Disclosure: Disclosure(s): No financial relationships with ineligible companies to disclose
Justin Levinson1, Jonathan Katz2, Yi Chen3, W. Ryan Powell4, Andrea Gilmore-Bykovskyi5, Amy J. Kind6 and Christie Bartels7, 1University of Wisconsin School of Medicine and Public Health, Department of Medicine, Rheumatology Division, Madison, WI, 2University of Wisconsin Hospitals and Clinics, Madison, WI, 3University of Wisconsin School of Medicine and Public Health, Department of Medicine, Department of Biostatistics and Informatics, Madison, WI, 4University of Wisconsin School of Medicine and Public Health, Center for Health Disparities Research, Thousand Oaks, CA, 5University of Wisconsin School of Medicine and Public Health, Department of Emergency Medicine; and the Center for Health Disparities Research, Madison, WI, 6University of Wisconsin School of Medicine and Public Health, Department of Medicine, Geriatrics Division & Center for Health Disparities Research, Madison, WI, 7University of Wisconsin School of Medicine and Public Health, Madison, WI
Background/Purpose: Chronic inflammatory diseases have been associated with an increased risk of Alzheimer’s disease (AD), yet emerging research in rheumatoid arthritis (RA) and psoriasis suggests disease and therapy might be associated with risk of AD.1,2 Examining the relative population burden of AD in patients with various inflammatory diseases can provide valuable insight into inflammatory risk factors and potential impacts of associated therapeutics. We examined the relative 2-year incidence and prevalence of AD in patients with RA, psoriasis or psoriatic arthritis (Ps/A), inflammatory bowel disease (IBD), systemic lupus erythematosus (SLE) and other Medicare beneficiaries.
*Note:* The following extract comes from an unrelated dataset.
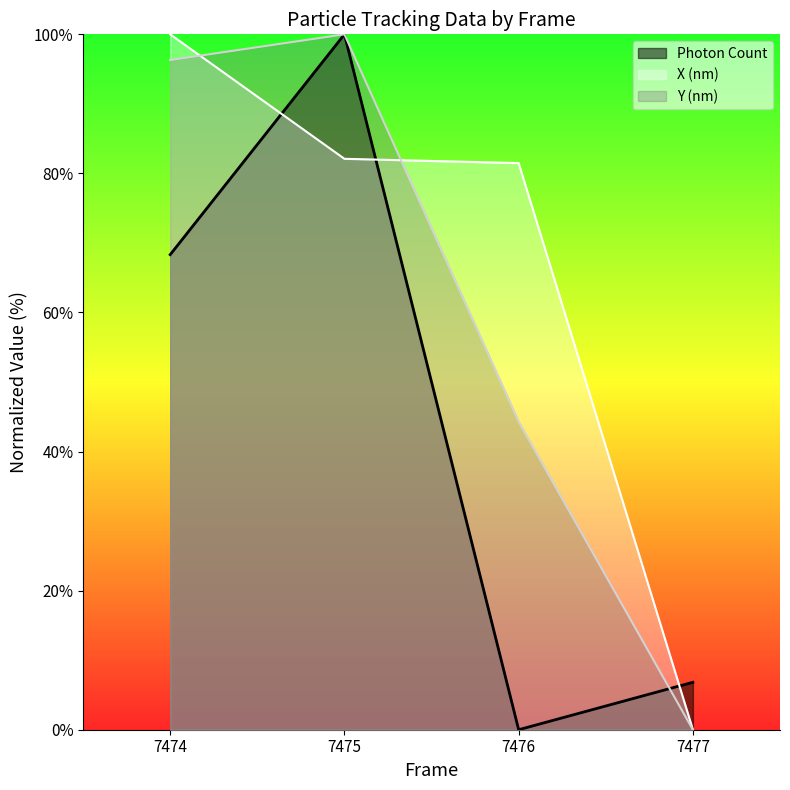

True or false: Y (nm) has a value of 100.0 at 7475.

True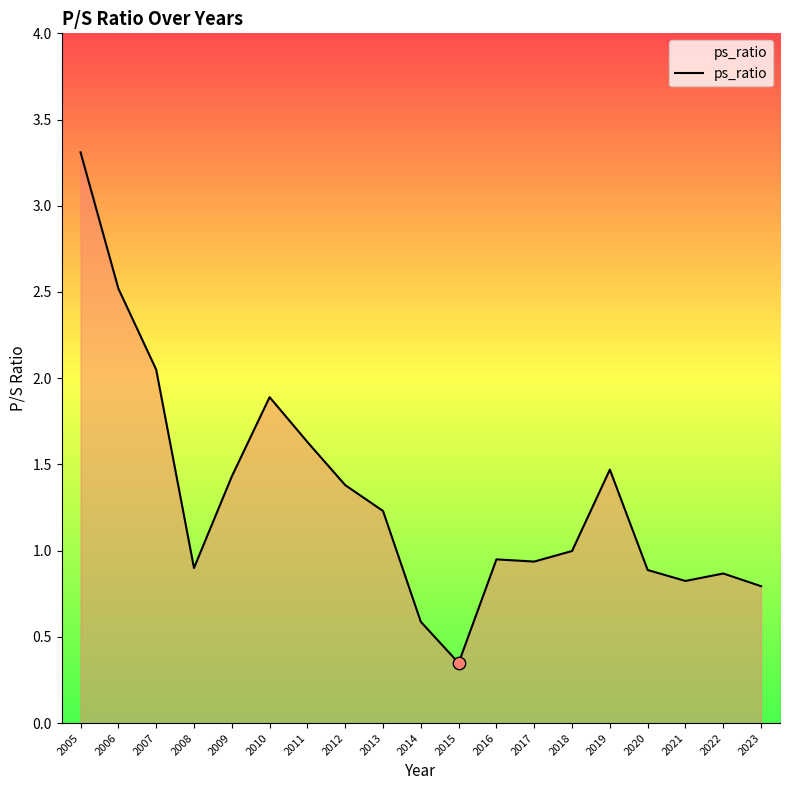

What is the change in value from 2009 to 2013?

-0.2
Methods: In this cohort study, we analyzed a 20% national sample of US Medicare patients from 2013-2015 to evaluate the risk of AD in each inflammatory subgroup compared to other beneficiaries without these conditions or asthma. Inclusion criteria included age ≥18 years, survival into 2014, and ≥12 months of Medicare A and B coverage. AD was identified by Medicare Chronic Condition flags in the Master Beneficiary File ( >1 International Classification of Diseases -9 or -10 codes of 331.0 or G30.0) and inflammatory subgroups using a one year baseline. Data were analyzed using multivariable logistic regression analysis and adjusted for age, sex, and race-ethnicity to calculate adjusted odds ratios and 95% confidence intervals (CI).
Results: Among 5,059,249 Medicare patients, we compared non-overlapping SLE (n=11,743), RA (n= 37,002), IBD (n=181,604), Ps/A (n=46,898) to other beneficiaries (n= 4,782,002). Baseline characteristics are reported in Table 1. Notably, SLE patients were a decade younger, more often female, and twice as often Black. Table 2 shows highest 2-year AD incidence and prevalence rates in IBD before age adjustment. In adjusted models, SLE and IBD associated with a higher risk of 2-year AD incidence (adjusted OR 1.31, CI 1.05-1.60 and 1.17, CI 1.12-1.22, respectively, Table 3). In Ps/A and RA, AD incidence did not differ from others.
In prevalence analysis, SLE and IBD showed the strongest odds ratios for AD (adjusted OR 1.17, CI 1.06-1.28, and 1.32, CI 1.30-1.35, respectively; Table 3). Adjusted risk of AD in RA was not statistically different, yet Ps/A had a significant negative association with AD prevalence (adjusted OR 0.86, CI 0.82-0.90; Table 3).
Conclusion: SLE and IBD subgroups were associated with a 17-32% higher risk of AD incidence and prevalence compared to other beneficiaries. Ps/A showed a 14% lower AD prevalence possibly reflecting coding differences or a potential protective treatment effect. Data suggest heightened risk of AD with SLE and IBD, which are chronic inflammatory diseases known for high levels of inflammation and steroid use. Limitations include lack of treatment data or comorbidity adjusted models. Future studies should investigate roles of inflammatory pathophysiology, comorbidity, and treatments, including anti-TNF and steroids.
References 1. Zhou M, et al.TNF blocking agents are associated with lower risk for Alzheimer's disease…PloS One. 2020;15(3):e0229819. 2. Desai R, et al. Comparative Risk of Alzheimer Disease and Related Dementia… JAMA Netw Open. 2022;5(4):e226567.
Disclosures: J. Levinson, None; J. Katz, None; Y. Chen, None; W. Powell, None; A. Gilmore-Bykovskyi, None; A. Kind, None; C. Bartels, Pfizer.